- _Work order_: In full and without change, retype the records.

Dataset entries
○ ○ ○ ○ ○ ○ ○

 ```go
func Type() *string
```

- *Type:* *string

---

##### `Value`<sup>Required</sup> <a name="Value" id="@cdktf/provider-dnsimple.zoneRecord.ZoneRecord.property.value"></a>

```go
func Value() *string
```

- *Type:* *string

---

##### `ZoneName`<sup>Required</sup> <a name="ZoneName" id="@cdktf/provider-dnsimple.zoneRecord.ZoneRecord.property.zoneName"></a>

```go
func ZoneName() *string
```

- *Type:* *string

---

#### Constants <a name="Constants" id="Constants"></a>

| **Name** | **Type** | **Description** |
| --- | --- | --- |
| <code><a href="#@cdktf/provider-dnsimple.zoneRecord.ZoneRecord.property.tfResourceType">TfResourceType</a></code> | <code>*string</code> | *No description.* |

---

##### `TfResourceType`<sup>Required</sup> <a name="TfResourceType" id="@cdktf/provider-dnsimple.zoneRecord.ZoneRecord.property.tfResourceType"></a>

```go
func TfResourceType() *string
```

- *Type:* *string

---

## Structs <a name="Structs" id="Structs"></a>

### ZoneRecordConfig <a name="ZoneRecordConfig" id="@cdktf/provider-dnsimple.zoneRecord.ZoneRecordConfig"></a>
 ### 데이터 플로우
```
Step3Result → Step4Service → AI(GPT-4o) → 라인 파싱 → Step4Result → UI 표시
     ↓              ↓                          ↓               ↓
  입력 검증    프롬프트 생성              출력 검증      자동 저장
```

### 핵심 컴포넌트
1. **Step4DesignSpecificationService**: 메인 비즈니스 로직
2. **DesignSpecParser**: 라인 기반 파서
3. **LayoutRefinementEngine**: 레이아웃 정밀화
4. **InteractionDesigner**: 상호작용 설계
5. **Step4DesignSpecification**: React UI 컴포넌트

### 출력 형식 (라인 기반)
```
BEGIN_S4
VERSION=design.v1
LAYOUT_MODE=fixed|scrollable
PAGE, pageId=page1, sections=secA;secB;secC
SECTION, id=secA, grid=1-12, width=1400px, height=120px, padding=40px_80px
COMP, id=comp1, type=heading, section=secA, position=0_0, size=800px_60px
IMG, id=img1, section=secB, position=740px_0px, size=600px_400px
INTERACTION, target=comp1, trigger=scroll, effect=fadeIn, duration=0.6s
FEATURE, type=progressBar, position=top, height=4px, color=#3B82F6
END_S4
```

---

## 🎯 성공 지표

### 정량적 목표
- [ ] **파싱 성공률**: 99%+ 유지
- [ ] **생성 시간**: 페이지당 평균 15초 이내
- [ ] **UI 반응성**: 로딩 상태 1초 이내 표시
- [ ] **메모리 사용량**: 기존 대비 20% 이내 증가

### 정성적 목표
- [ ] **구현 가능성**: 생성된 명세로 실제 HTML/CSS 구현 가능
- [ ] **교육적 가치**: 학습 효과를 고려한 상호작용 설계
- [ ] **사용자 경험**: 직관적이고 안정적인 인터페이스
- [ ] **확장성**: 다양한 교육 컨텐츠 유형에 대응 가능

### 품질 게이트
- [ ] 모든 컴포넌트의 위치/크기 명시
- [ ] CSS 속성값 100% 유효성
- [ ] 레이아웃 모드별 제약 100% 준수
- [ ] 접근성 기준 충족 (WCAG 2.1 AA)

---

○ ○ ○ ○ ○ ○ ○

- _Task output_:
 ```go
func Type() *string
```

- *Type:* *string

---

##### `Value`<sup>Required</sup> <a name="Value" id="@cdktf/provider-dnsimple.zoneRecord.ZoneRecord.property.value"></a>

```go
func Value() *string
```

- *Type:* *string

---

##### `ZoneName`<sup>Required</sup> <a name="ZoneName" id="@cdktf/provider-dnsimple.zoneRecord.ZoneRecord.property.zoneName"></a>

```go
func ZoneName() *string
```

- *Type:* *string

---

#### Constants <a name="Constants" id="Constants"></a>

| **Name** | **Type** | **Description** |
| --- | --- | --- |
| <code><a href="#@cdktf/provider-dnsimple.zoneRecord.ZoneRecord.property.tfResourceType">TfResourceType</a></code> | <code>*string</code> | *No description.* |

---

##### `TfResourceType`<sup>Required</sup> <a name="TfResourceType" id="@cdktf/provider-dnsimple.zoneRecord.ZoneRecord.property.tfResourceType"></a>

```go
func TfResourceType() *string
```

- *Type:* *string

---

## Structs <a name="Structs" id="Structs"></a>

### ZoneRecordConfig <a name="ZoneRecordConfig" id="@cdktf/provider-dnsimple.zoneRecord.ZoneRecordConfig"></a>
 ### 데이터 플로우
```
Step3Result → Step4Service → AI(GPT-4o) → 라인 파싱 → Step4Result → UI 표시
     ↓              ↓                          ↓               ↓
  입력 검증    프롬프트 생성              출력 검증      자동 저장
```

### 핵심 컴포넌트
1. **Step4DesignSpecificationService**: 메인 비즈니스 로직
2. **DesignSpecParser**: 라인 기반 파서
3. **LayoutRefinementEngine**: 레이아웃 정밀화
4. **InteractionDesigner**: 상호작용 설계
5. **Step4DesignSpecification**: React UI 컴포넌트

### 출력 형식 (라인 기반)
```
BEGIN_S4
VERSION=design.v1
LAYOUT_MODE=fixed|scrollable
PAGE, pageId=page1, sections=secA;secB;secC
SECTION, id=secA, grid=1-12, width=1400px, height=120px, padding=40px_80px
COMP, id=comp1, type=heading, section=secA, position=0_0, size=800px_60px
IMG, id=img1, section=secB, position=740px_0px, size=600px_400px
INTERACTION, target=comp1, trigger=scroll, effect=fadeIn, duration=0.6s
FEATURE, type=progressBar, position=top, height=4px, color=#3B82F6
END_S4
```

---

## 🎯 성공 지표

### 정량적 목표
- [ ] **파싱 성공률**: 99%+ 유지
- [ ] **생성 시간**: 페이지당 평균 15초 이내
- [ ] **UI 반응성**: 로딩 상태 1초 이내 표시
- [ ] **메모리 사용량**: 기존 대비 20% 이내 증가

### 정성적 목표
- [ ] **구현 가능성**: 생성된 명세로 실제 HTML/CSS 구현 가능
- [ ] **교육적 가치**: 학습 효과를 고려한 상호작용 설계
- [ ] **사용자 경험**: 직관적이고 안정적인 인터페이스
- [ ] **확장성**: 다양한 교육 컨텐츠 유형에 대응 가능

### 품질 게이트
- [ ] 모든 컴포넌트의 위치/크기 명시
- [ ] CSS 속성값 100% 유효성
- [ ] 레이아웃 모드별 제약 100% 준수
- [ ] 접근성 기준 충족 (WCAG 2.1 AA)

---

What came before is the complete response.